==== Data for this exercise

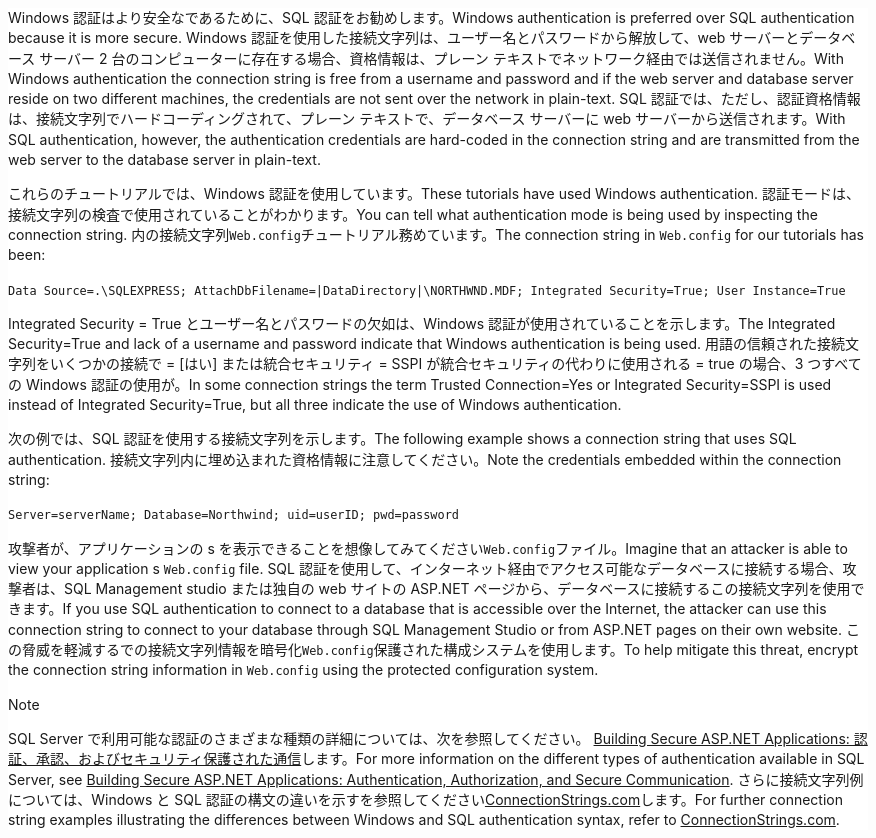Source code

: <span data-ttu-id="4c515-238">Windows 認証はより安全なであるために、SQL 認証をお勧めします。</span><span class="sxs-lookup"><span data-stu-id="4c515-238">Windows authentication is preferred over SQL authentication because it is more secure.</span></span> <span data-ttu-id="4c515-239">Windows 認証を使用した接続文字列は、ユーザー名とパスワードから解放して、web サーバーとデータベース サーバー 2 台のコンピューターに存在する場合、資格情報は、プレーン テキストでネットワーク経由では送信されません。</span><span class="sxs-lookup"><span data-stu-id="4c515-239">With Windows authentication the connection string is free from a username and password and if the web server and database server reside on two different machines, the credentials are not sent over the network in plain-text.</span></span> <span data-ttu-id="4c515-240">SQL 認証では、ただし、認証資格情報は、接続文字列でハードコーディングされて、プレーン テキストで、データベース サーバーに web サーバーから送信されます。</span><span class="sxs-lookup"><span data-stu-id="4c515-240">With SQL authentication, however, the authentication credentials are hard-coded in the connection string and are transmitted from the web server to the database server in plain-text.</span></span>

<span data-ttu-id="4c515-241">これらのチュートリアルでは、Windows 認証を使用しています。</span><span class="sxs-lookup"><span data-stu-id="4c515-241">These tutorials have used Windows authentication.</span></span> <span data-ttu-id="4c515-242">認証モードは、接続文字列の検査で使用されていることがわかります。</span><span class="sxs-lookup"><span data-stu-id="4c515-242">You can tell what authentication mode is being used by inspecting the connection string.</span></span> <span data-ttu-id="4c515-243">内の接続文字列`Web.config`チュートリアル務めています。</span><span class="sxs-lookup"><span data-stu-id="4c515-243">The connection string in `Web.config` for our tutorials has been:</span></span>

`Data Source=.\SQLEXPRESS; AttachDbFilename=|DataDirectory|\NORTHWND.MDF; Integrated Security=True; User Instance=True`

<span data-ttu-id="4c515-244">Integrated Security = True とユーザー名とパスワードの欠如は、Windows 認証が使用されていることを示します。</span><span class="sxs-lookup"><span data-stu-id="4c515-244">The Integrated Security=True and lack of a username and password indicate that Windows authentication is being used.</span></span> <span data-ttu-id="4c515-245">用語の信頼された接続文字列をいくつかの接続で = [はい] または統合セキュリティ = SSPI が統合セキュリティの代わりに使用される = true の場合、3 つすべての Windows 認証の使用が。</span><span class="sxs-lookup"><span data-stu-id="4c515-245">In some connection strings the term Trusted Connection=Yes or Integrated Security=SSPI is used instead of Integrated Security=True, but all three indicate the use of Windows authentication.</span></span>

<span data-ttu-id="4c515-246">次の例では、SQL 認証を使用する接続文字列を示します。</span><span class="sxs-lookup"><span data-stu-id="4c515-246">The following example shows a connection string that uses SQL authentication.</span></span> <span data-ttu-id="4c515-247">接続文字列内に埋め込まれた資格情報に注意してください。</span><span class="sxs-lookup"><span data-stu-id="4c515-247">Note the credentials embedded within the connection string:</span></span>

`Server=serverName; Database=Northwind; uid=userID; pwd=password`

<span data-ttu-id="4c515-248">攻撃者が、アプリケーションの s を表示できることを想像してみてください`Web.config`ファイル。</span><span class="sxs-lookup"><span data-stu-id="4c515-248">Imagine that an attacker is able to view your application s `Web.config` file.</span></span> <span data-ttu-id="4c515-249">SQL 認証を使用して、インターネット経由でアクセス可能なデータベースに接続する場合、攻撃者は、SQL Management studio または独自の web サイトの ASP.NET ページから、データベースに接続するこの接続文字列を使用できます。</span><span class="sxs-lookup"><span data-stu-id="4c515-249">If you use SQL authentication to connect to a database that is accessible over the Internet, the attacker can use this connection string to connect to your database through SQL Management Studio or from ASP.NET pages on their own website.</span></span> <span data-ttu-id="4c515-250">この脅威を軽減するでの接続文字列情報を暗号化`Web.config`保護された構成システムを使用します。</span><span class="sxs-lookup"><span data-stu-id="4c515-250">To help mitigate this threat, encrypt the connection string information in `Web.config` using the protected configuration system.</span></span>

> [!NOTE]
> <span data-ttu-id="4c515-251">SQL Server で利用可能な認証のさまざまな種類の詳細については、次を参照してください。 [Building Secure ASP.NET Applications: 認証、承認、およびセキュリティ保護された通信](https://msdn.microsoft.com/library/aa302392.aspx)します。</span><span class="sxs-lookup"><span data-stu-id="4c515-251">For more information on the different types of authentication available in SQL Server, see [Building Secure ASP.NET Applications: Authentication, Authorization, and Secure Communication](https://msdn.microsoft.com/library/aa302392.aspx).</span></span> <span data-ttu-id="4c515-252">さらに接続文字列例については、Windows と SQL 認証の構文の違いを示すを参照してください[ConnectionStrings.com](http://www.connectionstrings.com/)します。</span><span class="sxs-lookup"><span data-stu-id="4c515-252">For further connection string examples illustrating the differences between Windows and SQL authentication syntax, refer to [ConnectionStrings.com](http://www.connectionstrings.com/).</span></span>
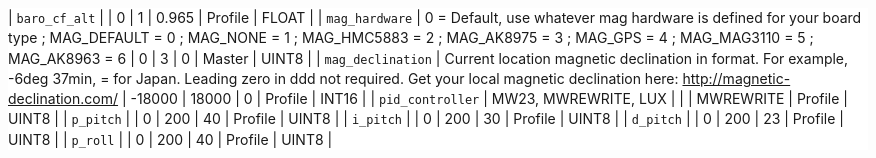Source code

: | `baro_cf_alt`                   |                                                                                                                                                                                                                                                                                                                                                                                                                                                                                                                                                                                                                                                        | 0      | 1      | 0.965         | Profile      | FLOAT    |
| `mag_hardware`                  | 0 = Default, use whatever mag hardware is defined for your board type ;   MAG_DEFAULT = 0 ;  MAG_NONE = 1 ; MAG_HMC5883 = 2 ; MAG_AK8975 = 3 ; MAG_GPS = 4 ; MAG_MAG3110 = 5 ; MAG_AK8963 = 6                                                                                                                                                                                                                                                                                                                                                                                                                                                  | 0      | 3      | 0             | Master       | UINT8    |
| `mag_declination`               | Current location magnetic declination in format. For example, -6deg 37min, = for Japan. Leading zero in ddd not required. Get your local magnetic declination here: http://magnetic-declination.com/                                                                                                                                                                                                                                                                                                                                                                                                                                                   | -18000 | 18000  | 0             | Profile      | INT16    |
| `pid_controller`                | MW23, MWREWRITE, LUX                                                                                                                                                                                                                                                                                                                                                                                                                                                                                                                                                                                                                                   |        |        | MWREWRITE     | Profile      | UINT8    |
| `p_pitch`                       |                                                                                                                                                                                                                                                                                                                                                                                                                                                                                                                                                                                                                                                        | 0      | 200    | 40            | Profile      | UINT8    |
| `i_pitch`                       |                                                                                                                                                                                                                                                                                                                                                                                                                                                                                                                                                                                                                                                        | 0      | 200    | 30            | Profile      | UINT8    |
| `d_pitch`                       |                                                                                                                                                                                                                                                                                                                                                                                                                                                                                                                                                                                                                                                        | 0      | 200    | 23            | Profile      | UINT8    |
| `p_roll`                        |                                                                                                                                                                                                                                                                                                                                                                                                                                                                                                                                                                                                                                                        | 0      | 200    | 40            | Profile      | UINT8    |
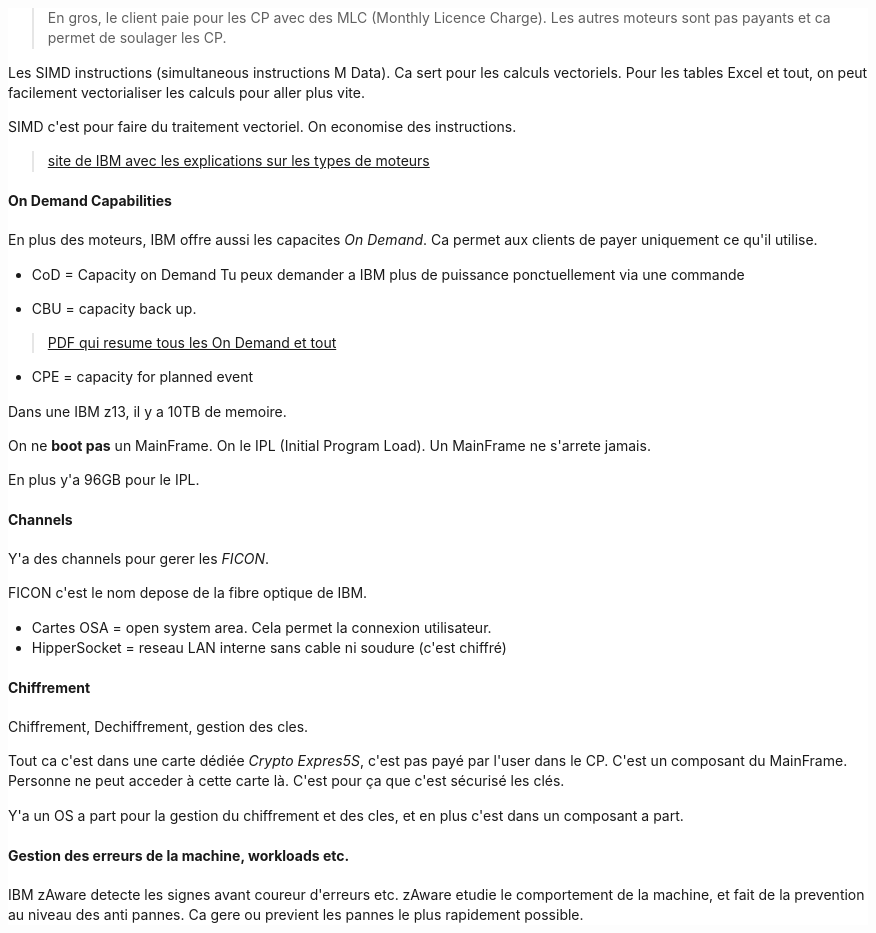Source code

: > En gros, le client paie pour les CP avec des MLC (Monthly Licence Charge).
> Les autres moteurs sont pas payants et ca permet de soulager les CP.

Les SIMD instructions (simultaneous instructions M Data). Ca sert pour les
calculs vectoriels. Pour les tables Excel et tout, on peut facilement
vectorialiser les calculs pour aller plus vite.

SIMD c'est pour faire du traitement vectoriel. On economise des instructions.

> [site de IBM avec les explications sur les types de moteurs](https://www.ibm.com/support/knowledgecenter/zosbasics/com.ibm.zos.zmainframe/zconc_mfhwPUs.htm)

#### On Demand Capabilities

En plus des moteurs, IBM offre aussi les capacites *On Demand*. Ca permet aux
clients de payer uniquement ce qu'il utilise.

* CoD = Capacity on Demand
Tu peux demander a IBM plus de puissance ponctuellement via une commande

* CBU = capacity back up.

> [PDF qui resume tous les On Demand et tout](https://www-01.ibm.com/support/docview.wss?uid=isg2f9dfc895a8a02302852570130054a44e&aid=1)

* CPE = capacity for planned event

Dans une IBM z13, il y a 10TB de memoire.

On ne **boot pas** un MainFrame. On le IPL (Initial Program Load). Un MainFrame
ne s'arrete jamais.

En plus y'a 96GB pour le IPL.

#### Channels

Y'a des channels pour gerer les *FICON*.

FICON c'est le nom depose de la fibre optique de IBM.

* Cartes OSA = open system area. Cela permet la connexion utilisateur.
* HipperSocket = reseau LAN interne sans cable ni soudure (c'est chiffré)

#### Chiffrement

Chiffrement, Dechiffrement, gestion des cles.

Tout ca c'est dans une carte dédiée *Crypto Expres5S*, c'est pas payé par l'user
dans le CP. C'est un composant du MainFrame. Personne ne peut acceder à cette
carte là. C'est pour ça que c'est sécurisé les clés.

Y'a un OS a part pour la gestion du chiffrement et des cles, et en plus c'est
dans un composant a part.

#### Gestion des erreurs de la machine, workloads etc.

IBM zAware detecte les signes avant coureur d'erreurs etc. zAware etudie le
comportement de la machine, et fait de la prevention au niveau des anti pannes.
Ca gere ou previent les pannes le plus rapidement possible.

========
==== Data for this exercise

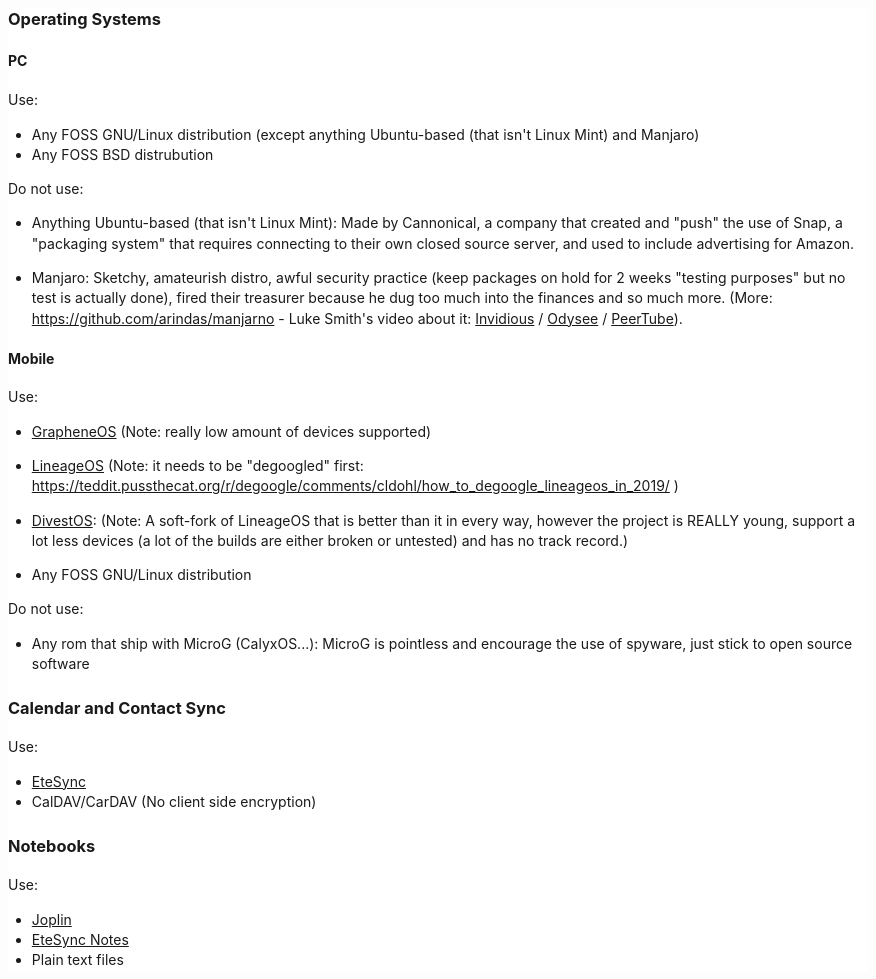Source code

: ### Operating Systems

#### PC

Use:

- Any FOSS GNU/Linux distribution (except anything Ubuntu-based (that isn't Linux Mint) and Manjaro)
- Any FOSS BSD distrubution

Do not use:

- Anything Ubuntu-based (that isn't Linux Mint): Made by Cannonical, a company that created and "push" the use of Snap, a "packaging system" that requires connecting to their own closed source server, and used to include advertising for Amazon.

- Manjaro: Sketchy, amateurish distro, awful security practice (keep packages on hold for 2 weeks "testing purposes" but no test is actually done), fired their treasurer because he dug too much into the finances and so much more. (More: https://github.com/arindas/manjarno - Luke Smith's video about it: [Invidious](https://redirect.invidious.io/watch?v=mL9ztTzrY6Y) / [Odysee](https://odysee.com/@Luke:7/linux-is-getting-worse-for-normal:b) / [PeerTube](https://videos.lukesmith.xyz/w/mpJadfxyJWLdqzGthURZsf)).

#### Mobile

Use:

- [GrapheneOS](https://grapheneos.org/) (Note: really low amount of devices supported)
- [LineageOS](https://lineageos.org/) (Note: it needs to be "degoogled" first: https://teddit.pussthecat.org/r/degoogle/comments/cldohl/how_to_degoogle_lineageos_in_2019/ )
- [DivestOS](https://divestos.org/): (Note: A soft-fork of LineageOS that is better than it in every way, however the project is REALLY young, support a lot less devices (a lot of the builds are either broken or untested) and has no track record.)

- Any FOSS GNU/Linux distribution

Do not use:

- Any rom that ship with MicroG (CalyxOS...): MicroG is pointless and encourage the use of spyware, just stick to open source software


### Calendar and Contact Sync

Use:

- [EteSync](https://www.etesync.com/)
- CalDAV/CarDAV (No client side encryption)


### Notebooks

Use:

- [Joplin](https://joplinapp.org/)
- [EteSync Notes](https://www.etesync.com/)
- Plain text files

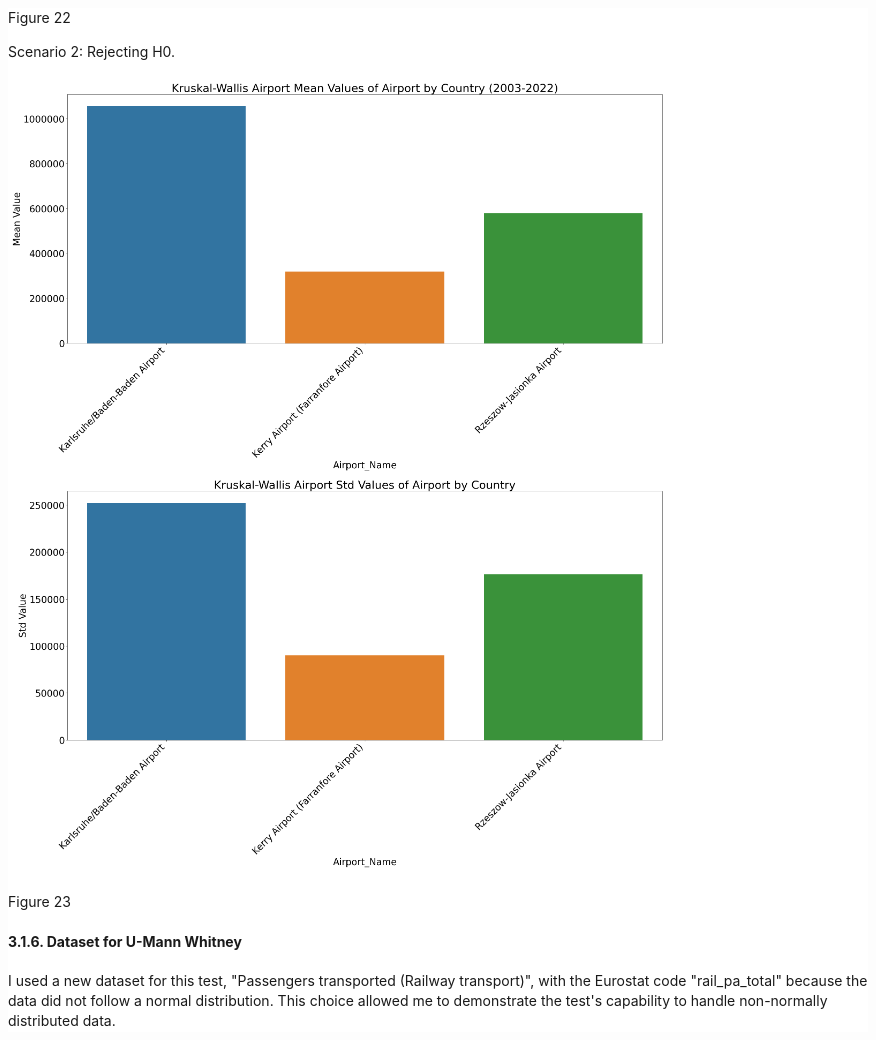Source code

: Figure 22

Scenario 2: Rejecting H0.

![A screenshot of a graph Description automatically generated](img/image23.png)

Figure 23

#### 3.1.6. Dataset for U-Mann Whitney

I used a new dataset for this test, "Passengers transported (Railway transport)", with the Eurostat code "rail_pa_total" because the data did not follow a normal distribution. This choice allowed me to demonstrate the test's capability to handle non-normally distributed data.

========

Report only the number of lines in the records that include the word "SIMD".

2